Saturday, February 13, 2010

Religion and class

Some more quotes from my class reading that resonate with my unending concern about UUism (and religion in general) and class, and war:

Harvey Cox: "the characterization made a few years back by Philip Scharper that ‘most of the theologians -- Protestant and Catholic -- who have had such a heavy influence on American theologians and American theology have tended to be, almost by definition, members of tile upper-middle class, indeed forming something of an intellectual elite’ (Catholic Mind, April 1976, p. 18). This is a problem that even the most skillful editorial selection cannot avoid. Why?

He goes on to talk about privilege and economics allowing for leisure to study...

“Religion has very often been nothing more than the superfluous consecration of some situation or action which was neither judged nor transformed by this consecration. Religion has consecrated the feudal order and its own participation in it without transcending it. Religion has consecrated nationalism without transforming it. Religion has consecrated democracy without judging it. Religion has consecrated war and arms of war without using its spiritual arms against war. Religion has consecrated peace and the security of peace without disturbing this security with its spiritual threat. Religion has consecrated the bourgeois ideal of family and property without judging it and has consecrated systems of exploitation of men by men without transcending them; on the contrary, it has used them for its own benefit.The first word, therefore, to be spoken by religion to the people of our time must be a word spoken against religion. It is the word the old Jewish prophets spoke against the priestly and royal and pseudo-prophetic guardians of their national religion, who consecrated distorted institutions and distorted politics without judging them.

 So how can people of faith, or people of no faith, who engage in social justice work, stand up and speak?

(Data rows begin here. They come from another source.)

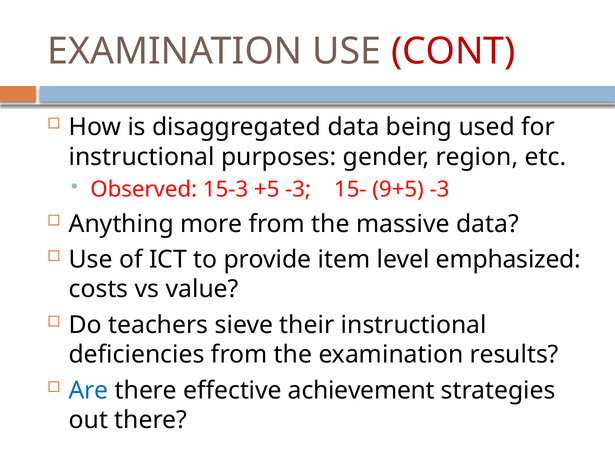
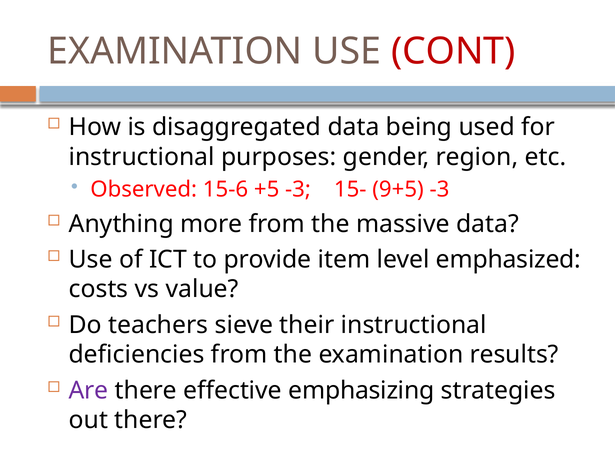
15-3: 15-3 -> 15-6
Are colour: blue -> purple
achievement: achievement -> emphasizing
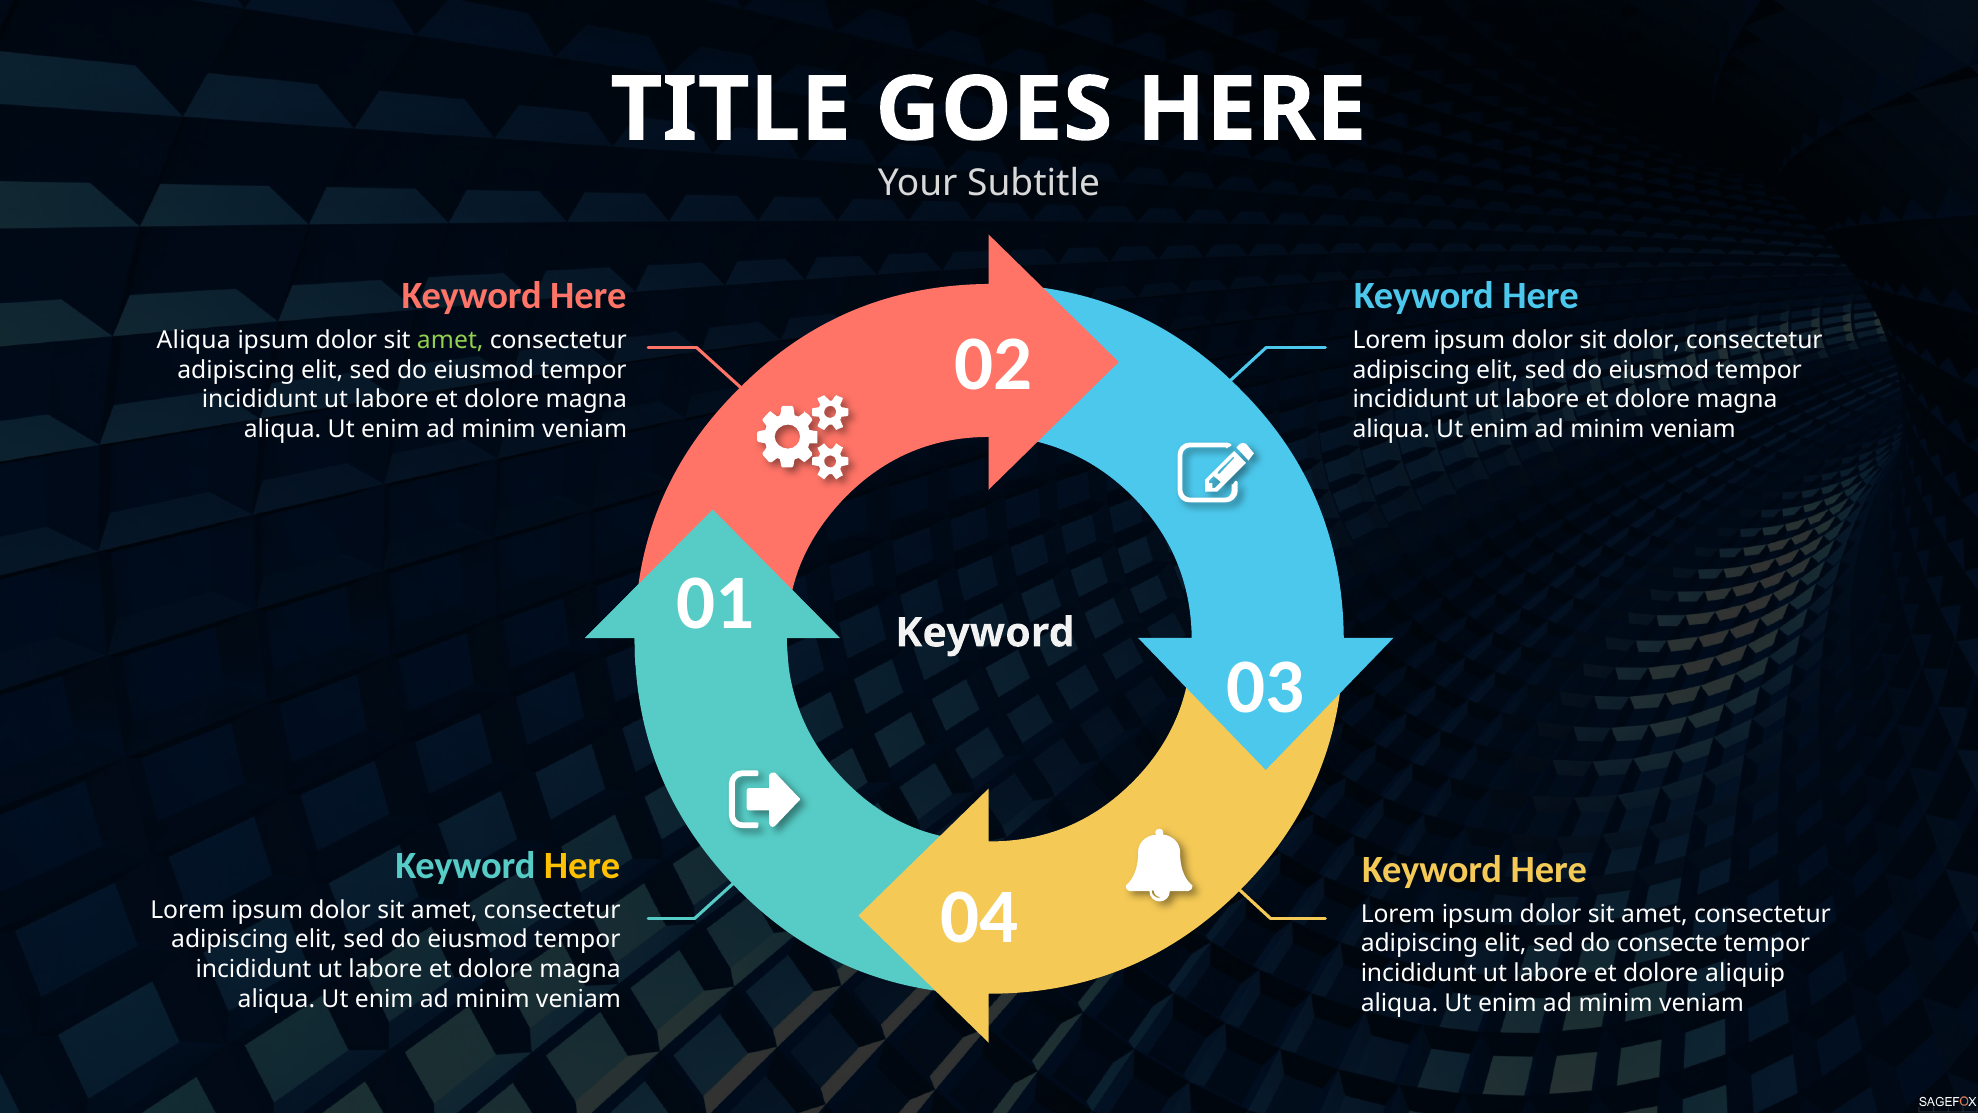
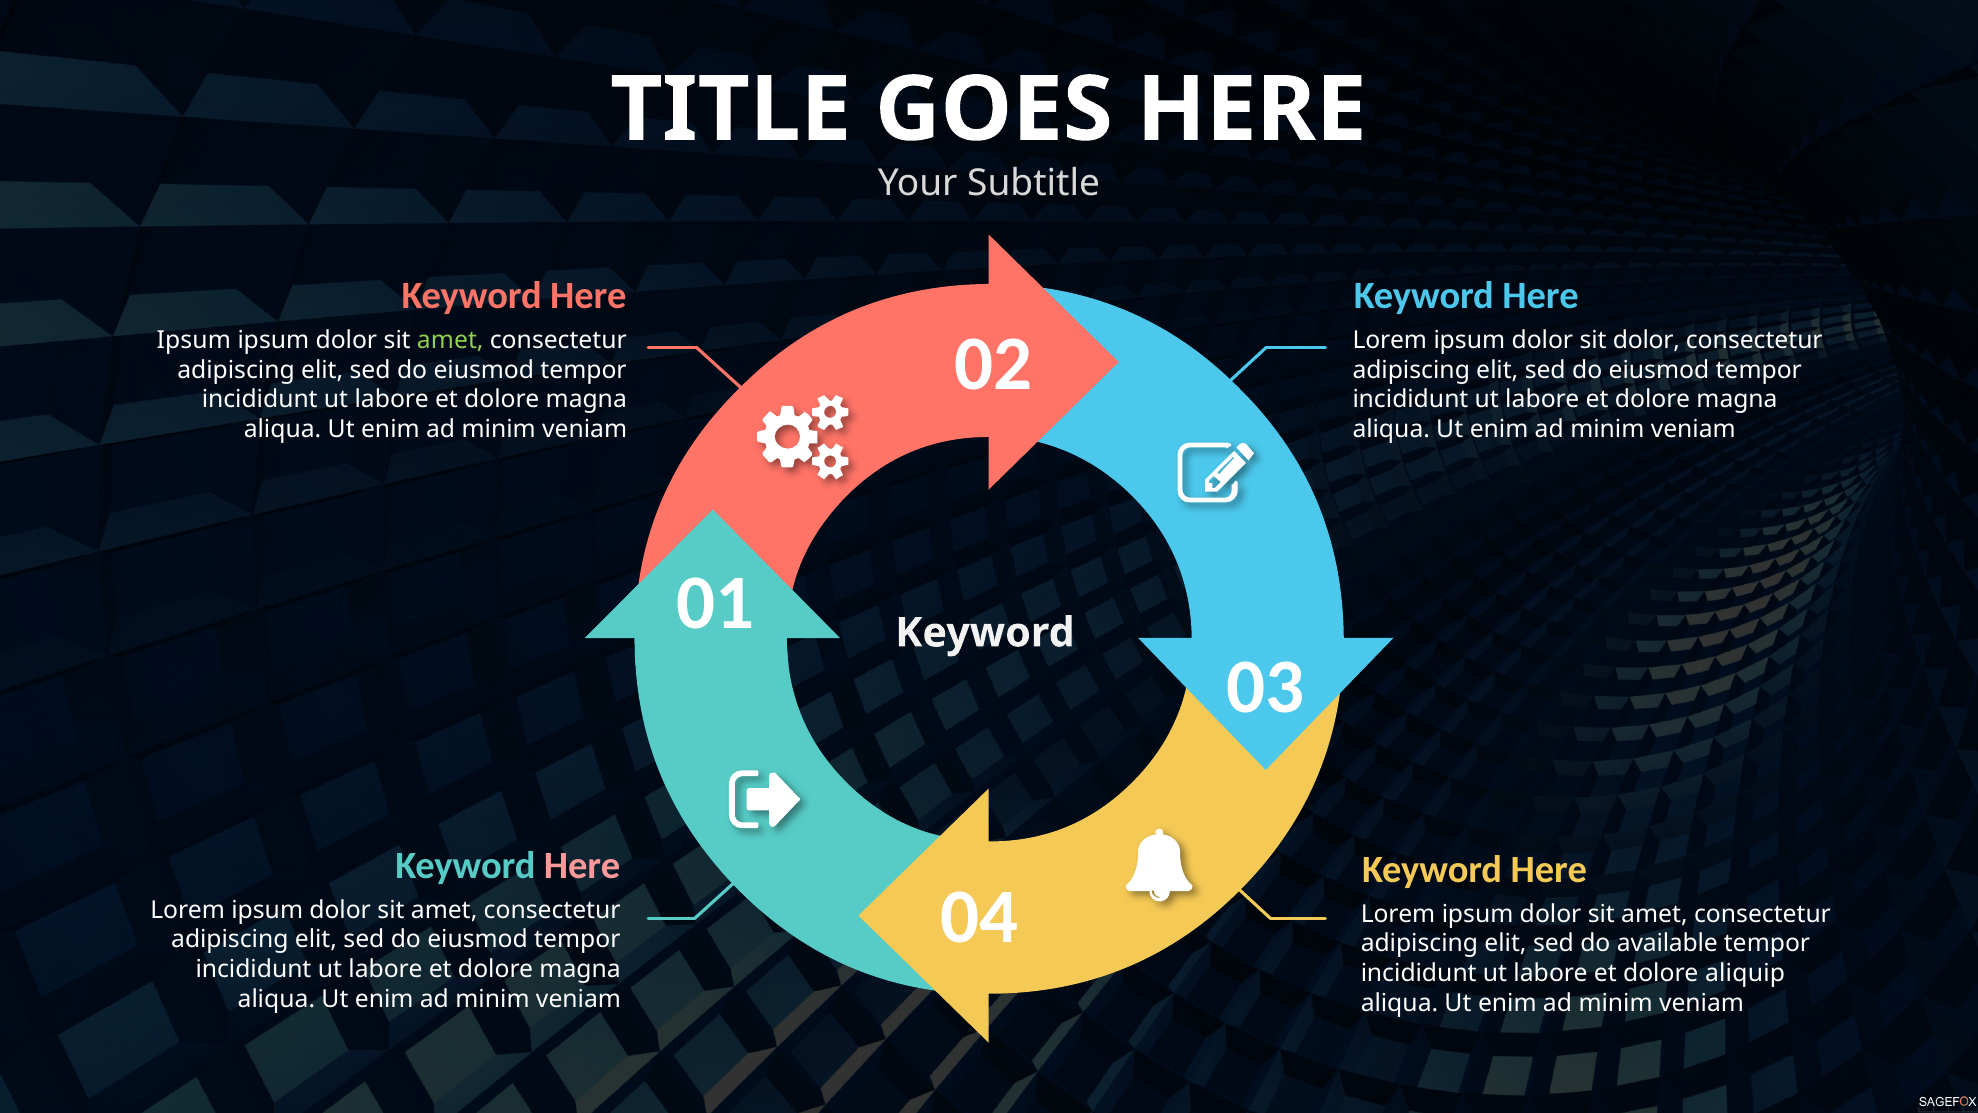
Aliqua at (194, 340): Aliqua -> Ipsum
Here at (582, 865) colour: yellow -> pink
consecte: consecte -> available
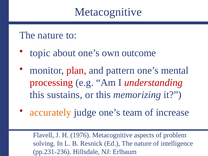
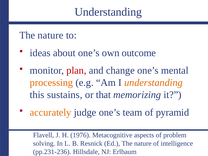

What is it about religion that allows us to hide behind it without living into the values it espouses?


Tillich: "The same word must be spoken today about our religious institutions and politics. Will religion in this country, in this moment of history, simply follow the trend of events, the way public opinion runs, the direction in which the makers of public opinion want us to move? Will religion, after it has consecrated a self-complacent and egoistic enthusiasm for peace, consecrate self-intoxication with war? Will religion in our situation transcend our situation or not?” (Tillich, “The Word of Religion,” The Protestant Era).

Interesting, especially given our offensive in Afghanistan today. Just War. Is it an oxymoron?